Wendy's Subway Reading Room
BAM Next Wave Art
September 14-December 22, 2017
BAM Fisher, Sharp Lower Lobby
321 Ashland Place
Brooklyn, NY 11217
Wendy’s Subway returns to BAM for the second year with a newly envisioned Reading Room. The space, as part of Next Wave Art, is located in the BAM Fisher Sharp Lobby and houses a collection of over 300 books, including titles selected by Next Wave Festival artists for their relevance to their shows on the BAM Fisher stage and their artworks on view throughout BAM’s campus this fall. Readers will also find a small collection of titles suggested for further reading on other Next Wave Festival performances happening this season.
This year, Wendy’s Subway has also invited 25 international, independent, and artist-run libraries and organizations to recommend titles from their own collections, broadly related to the field of performance. These titles expansively reflect the specific collections of each participating library or organization, and it is our hope that their involvement fosters a platform for sharing resources, references, and forms of knowledge across many publics, within a convivial and intimate reading context.
Design: Tyler Polich
Neon Design: Hailey Loman
Special thanks to Erica Ammann, Mary Gordanier, Zoe Senise, Holly Shen, Molly Silberberg, and Sixing Xu, and all the publishers who generously donated books to the Reading Room.

◆ Excerpted data:
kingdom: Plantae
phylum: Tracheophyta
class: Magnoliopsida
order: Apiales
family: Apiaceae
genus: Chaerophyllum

◆ Tasks to carry out:
**A.** According to the Reading Room text, how many libraries and organizations did Wendy's Subway invite to recommend titles this year?
**B.** Return the passage of the Reading Room text verbatim, beginning at the words "Wendy's Subway Reading" and stopping after the words "happening this season.".
Nothing in the data is needed here.

◆ The replies:
**A.** 25 international, independent, and artist-run libraries and organizations.

**B.**
Wendy's Subway Reading Room
BAM Next Wave Art
September 14-December 22, 2017
BAM Fisher, Sharp Lower Lobby
321 Ashland Place
Brooklyn, NY 11217
Wendy’s Subway returns to BAM for the second year with a newly envisioned Reading Room. The space, as part of Next Wave Art, is located in the BAM Fisher Sharp Lobby and houses a collection of over 300 books, including titles selected by Next Wave Festival artists for their relevance to their shows on the BAM Fisher stage and their artworks on view throughout BAM’s campus this fall. Readers will also find a small collection of titles suggested for further reading on other Next Wave Festival performances happening this season.